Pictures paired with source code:
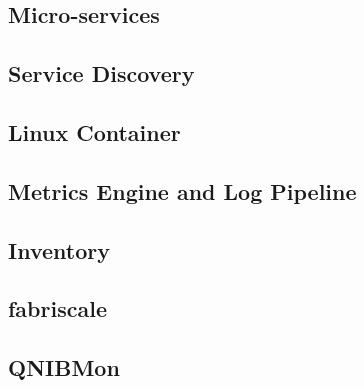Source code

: \subsection{Micro-services}



\subsection{Service Discovery}


\subsection{Linux Container}


\subsection{Metrics Engine and Log Pipeline}




\subsection{Inventory}


\subsection{fabriscale}


\subsection{QNIBMon}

_Job_: Scan the data, and report each line that uses the word "subsection".

_Final answer_:
: \subsection{Micro-services}
\subsection{Service Discovery}
\subsection{Linux Container}
\subsection{Metrics Engine and Log Pipeline}
\subsection{Inventory}
\subsection{fabriscale}
\subsection{QNIBMon}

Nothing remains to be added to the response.